### Provided records
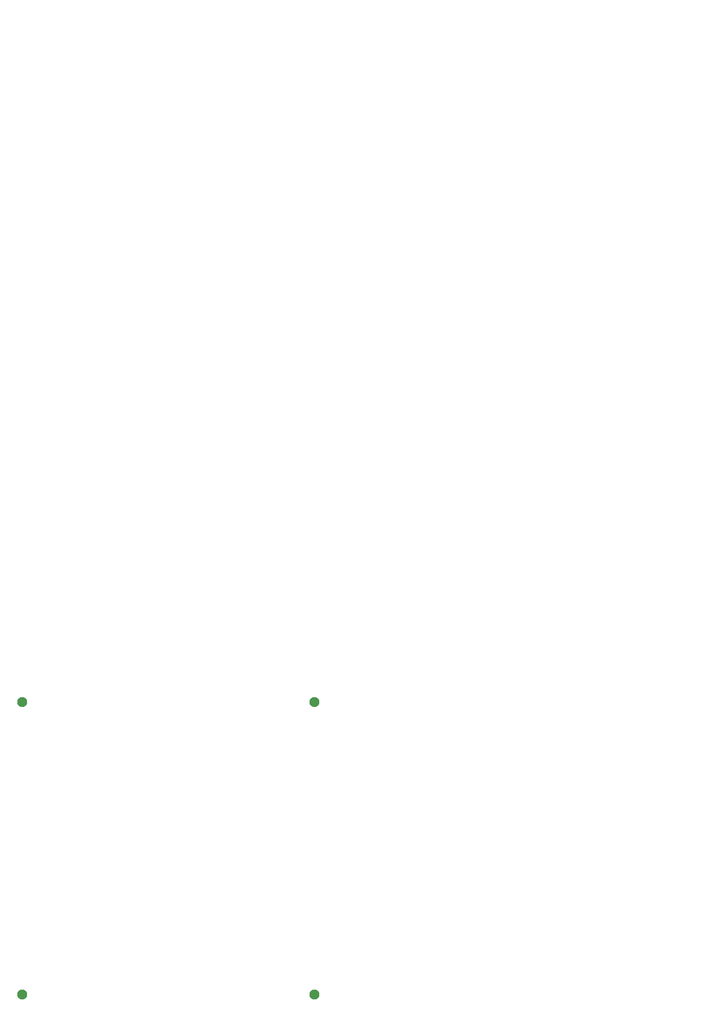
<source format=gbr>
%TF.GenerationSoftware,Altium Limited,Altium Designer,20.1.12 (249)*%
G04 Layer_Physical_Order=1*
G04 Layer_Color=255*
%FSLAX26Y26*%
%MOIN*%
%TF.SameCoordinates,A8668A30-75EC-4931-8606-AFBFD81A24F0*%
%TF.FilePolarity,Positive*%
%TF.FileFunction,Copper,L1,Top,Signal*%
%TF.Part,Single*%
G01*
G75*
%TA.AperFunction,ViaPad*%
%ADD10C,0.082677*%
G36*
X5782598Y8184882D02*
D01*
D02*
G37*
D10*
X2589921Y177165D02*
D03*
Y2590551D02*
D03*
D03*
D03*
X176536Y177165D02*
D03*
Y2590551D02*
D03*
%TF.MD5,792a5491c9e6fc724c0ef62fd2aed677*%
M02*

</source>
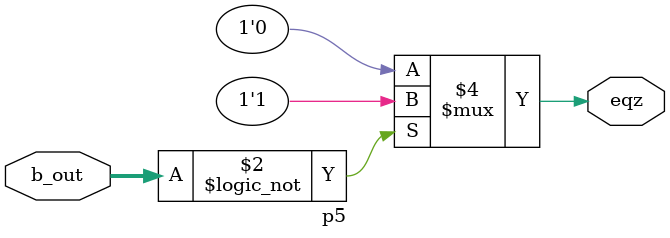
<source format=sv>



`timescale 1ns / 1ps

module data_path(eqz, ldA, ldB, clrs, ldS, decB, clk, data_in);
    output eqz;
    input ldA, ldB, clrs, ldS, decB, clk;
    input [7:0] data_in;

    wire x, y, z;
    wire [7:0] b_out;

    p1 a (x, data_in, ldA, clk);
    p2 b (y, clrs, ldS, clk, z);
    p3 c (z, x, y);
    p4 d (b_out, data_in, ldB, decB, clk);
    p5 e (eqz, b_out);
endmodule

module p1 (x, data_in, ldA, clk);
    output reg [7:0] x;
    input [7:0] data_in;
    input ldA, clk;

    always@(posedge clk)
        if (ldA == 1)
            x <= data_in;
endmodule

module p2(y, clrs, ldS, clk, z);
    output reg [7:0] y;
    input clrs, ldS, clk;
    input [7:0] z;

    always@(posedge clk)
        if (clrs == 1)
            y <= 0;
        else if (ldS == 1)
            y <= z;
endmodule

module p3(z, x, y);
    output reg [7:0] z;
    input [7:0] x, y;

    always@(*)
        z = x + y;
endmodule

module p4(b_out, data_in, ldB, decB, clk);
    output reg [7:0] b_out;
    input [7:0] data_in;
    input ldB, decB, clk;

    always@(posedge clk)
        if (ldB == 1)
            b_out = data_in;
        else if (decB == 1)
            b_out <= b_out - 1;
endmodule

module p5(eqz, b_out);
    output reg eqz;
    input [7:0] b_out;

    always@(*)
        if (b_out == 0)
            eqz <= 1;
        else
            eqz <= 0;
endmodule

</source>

### Instructions to follow
In the copy, leave out the pictures and restate the records exactly.

### Written response
<source format=gbr>
%TF.GenerationSoftware,Altium Limited,Altium Designer,20.1.12 (249)*%
G04 Layer_Physical_Order=1*
G04 Layer_Color=255*
%FSLAX26Y26*%
%MOIN*%
%TF.SameCoordinates,A8668A30-75EC-4931-8606-AFBFD81A24F0*%
%TF.FilePolarity,Positive*%
%TF.FileFunction,Copper,L1,Top,Signal*%
%TF.Part,Single*%
G01*
G75*
%TA.AperFunction,ViaPad*%
%ADD10C,0.082677*%
G36*
X5782598Y8184882D02*
D01*
D02*
G37*
D10*
X2589921Y177165D02*
D03*
Y2590551D02*
D03*
D03*
D03*
X176536Y177165D02*
D03*
Y2590551D02*
D03*
%TF.MD5,792a5491c9e6fc724c0ef62fd2aed677*%
M02*

</source>
<source format=sv>



`timescale 1ns / 1ps

module data_path(eqz, ldA, ldB, clrs, ldS, decB, clk, data_in);
    output eqz;
    input ldA, ldB, clrs, ldS, decB, clk;
    input [7:0] data_in;

    wire x, y, z;
    wire [7:0] b_out;

    p1 a (x, data_in, ldA, clk);
    p2 b (y, clrs, ldS, clk, z);
    p3 c (z, x, y);
    p4 d (b_out, data_in, ldB, decB, clk);
    p5 e (eqz, b_out);
endmodule

module p1 (x, data_in, ldA, clk);
    output reg [7:0] x;
    input [7:0] data_in;
    input ldA, clk;

    always@(posedge clk)
        if (ldA == 1)
            x <= data_in;
endmodule

module p2(y, clrs, ldS, clk, z);
    output reg [7:0] y;
    input clrs, ldS, clk;
    input [7:0] z;

    always@(posedge clk)
        if (clrs == 1)
            y <= 0;
        else if (ldS == 1)
            y <= z;
endmodule

module p3(z, x, y);
    output reg [7:0] z;
    input [7:0] x, y;

    always@(*)
        z = x + y;
endmodule

module p4(b_out, data_in, ldB, decB, clk);
    output reg [7:0] b_out;
    input [7:0] data_in;
    input ldB, decB, clk;

    always@(posedge clk)
        if (ldB == 1)
            b_out = data_in;
        else if (decB == 1)
            b_out <= b_out - 1;
endmodule

module p5(eqz, b_out);
    output reg eqz;
    input [7:0] b_out;

    always@(*)
        if (b_out == 0)
            eqz <= 1;
        else
            eqz <= 0;
endmodule

</source>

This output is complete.